Page –

-*-

A page-turning psychological thriller in which mental illness is tragic.

In a special school on a small Massachusetts island, a boy struggles to find his place in time.

Bo attends the Berkshire Academy for Children with Exceptional Needs. Narrating in the present tense, he explains the school’s mission: training kids to master their supernatural powers and to hide them from the broader world. But something horrendous has happened: Bo, who time travels, took his girlfriend, Sofía, back to 1692 and accidentally left her there. As a brown-skinned Latina (Bo’s white, which goes unspecified) who turns invisible, Sofía could face execution in the Puritan colony, which is enduring the Salem witch trials. Bo works doggedly to travel back in time and save her, but the timestream fights him, and someone may be controlling his mind. A trickle of textual clues and several first-person chapters from Bo’s sister, Phoebe, reveal that delusions, dissociation, and psychosis are at work. Bo has severe mental illness, as do his classmates. His palpable torment, confusion, and belief in his powers build to a terrifying crescendo in a vivid conflagration scene. Bo sees a choice: the 21st century, where he’s sick, or somewhere outside time with Sofía, where he has powers. At the end, the text steals Bo’s voice and centrality by giving the closing narration to Phoebe—flipping Bo’s story, suddenly and frustratingly, into a disabled-sibling tale.

-*-

Data provided –
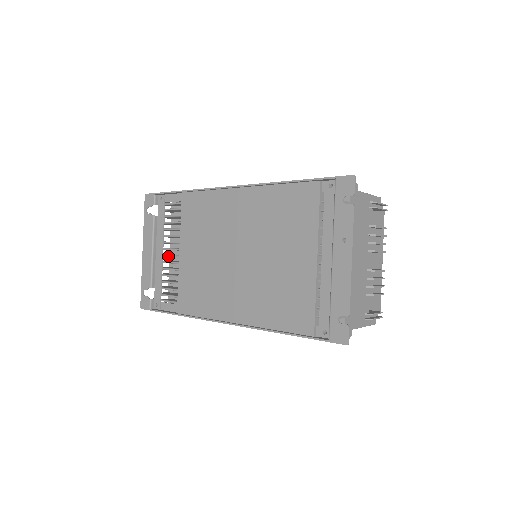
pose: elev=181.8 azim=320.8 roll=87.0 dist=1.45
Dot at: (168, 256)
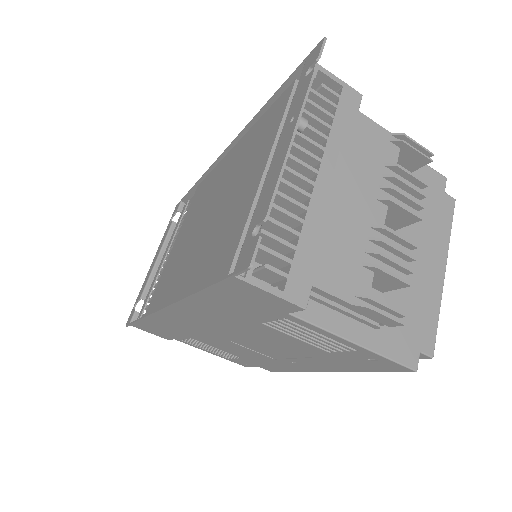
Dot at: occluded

-*-

What you are asked to do – Copy the passage of the book review from "A page-turning psychological" up to and including "place in time.".

Correct answer –
A page-turning psychological thriller in which mental illness is tragic.

In a special school on a small Massachusetts island, a boy struggles to find his place in time.